> [Directions for this task] Tell me how many lines in the entries below contain the word "welcome"; reply with the number and nothing else.

>>>

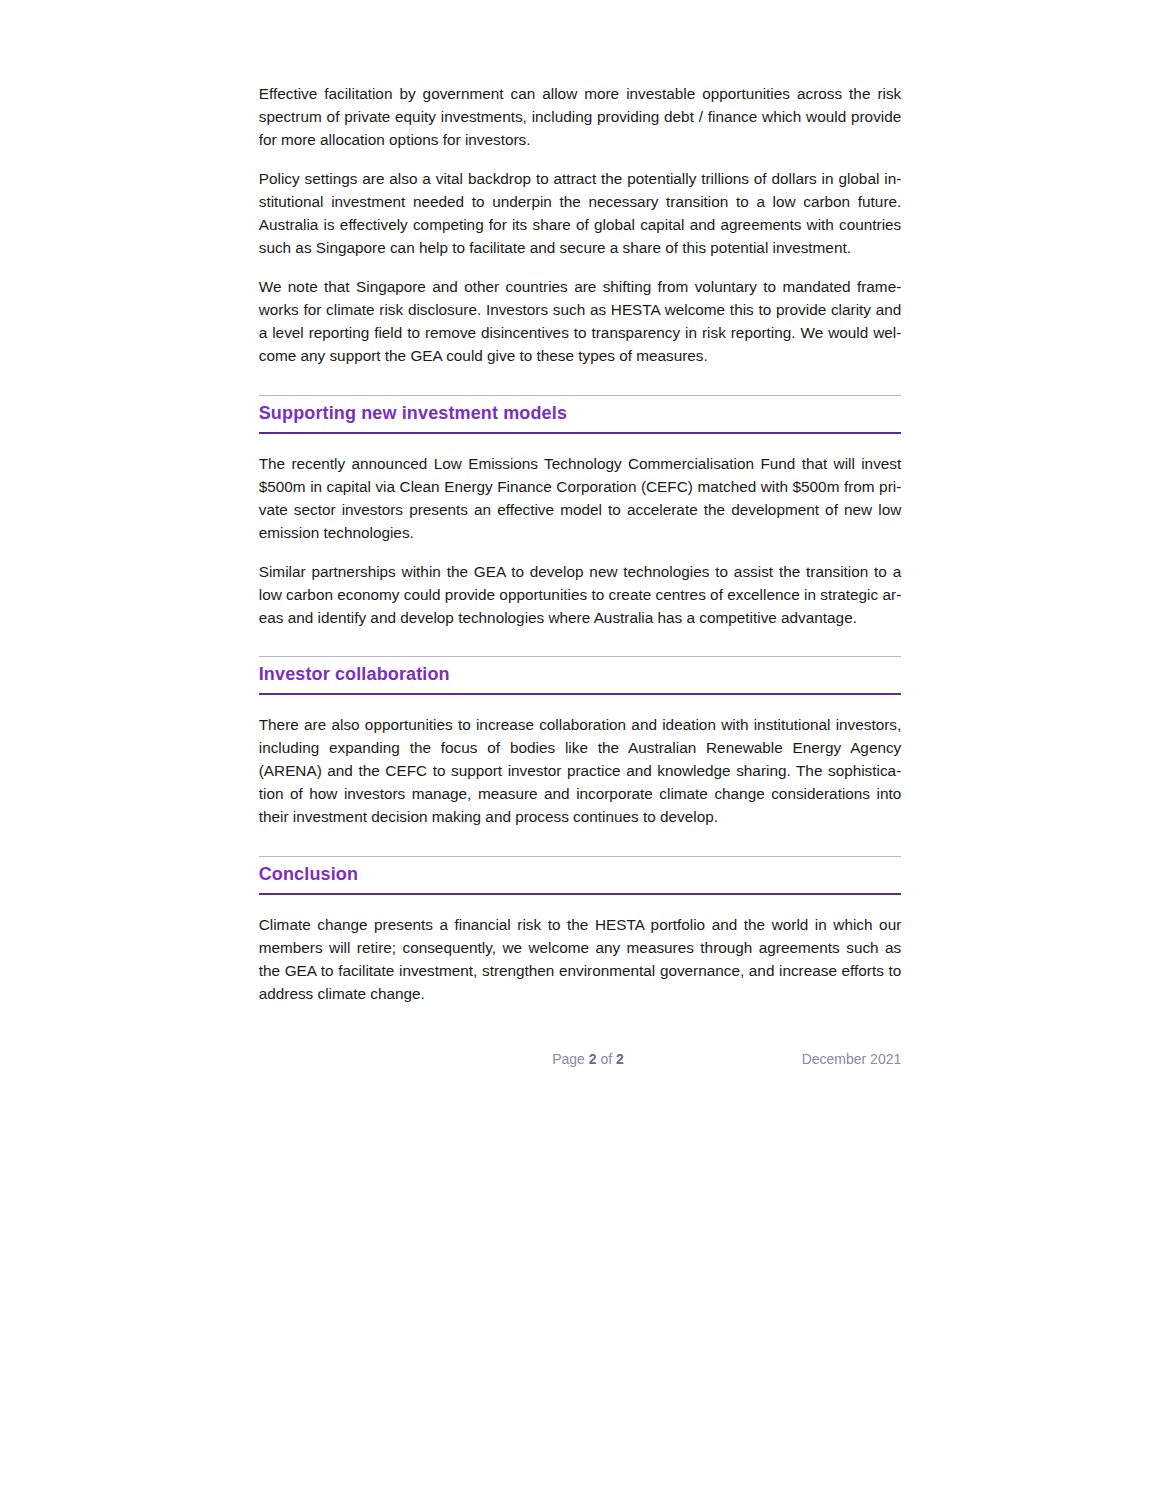Effective facilitation by government can allow more investable opportunities across the risk spectrum of private equity investments, including providing debt / finance which would provide for more allocation options for investors.
Policy settings are also a vital backdrop to attract the potentially trillions of dollars in global institutional investment needed to underpin the necessary transition to a low carbon future. Australia is effectively competing for its share of global capital and agreements with countries such as Singapore can help to facilitate and secure a share of this potential investment.
We note that Singapore and other countries are shifting from voluntary to mandated frameworks for climate risk disclosure. Investors such as HESTA welcome this to provide clarity and a level reporting field to remove disincentives to transparency in risk reporting. We would welcome any support the GEA could give to these types of measures.
Supporting new investment models
The recently announced Low Emissions Technology Commercialisation Fund that will invest $500m in capital via Clean Energy Finance Corporation (CEFC) matched with $500m from private sector investors presents an effective model to accelerate the development of new low emission technologies.
Similar partnerships within the GEA to develop new technologies to assist the transition to a low carbon economy could provide opportunities to create centres of excellence in strategic areas and identify and develop technologies where Australia has a competitive advantage.
Investor collaboration
There are also opportunities to increase collaboration and ideation with institutional investors, including expanding the focus of bodies like the Australian Renewable Energy Agency (ARENA) and the CEFC to support investor practice and knowledge sharing. The sophistication of how investors manage, measure and incorporate climate change considerations into their investment decision making and process continues to develop.
Conclusion
Climate change presents a financial risk to the HESTA portfolio and the world in which our members will retire; consequently, we welcome any measures through agreements such as the GEA to facilitate investment, strengthen environmental governance, and increase efforts to address climate change.
Page 2 of 2
December 2021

<<<

> [Reply] 2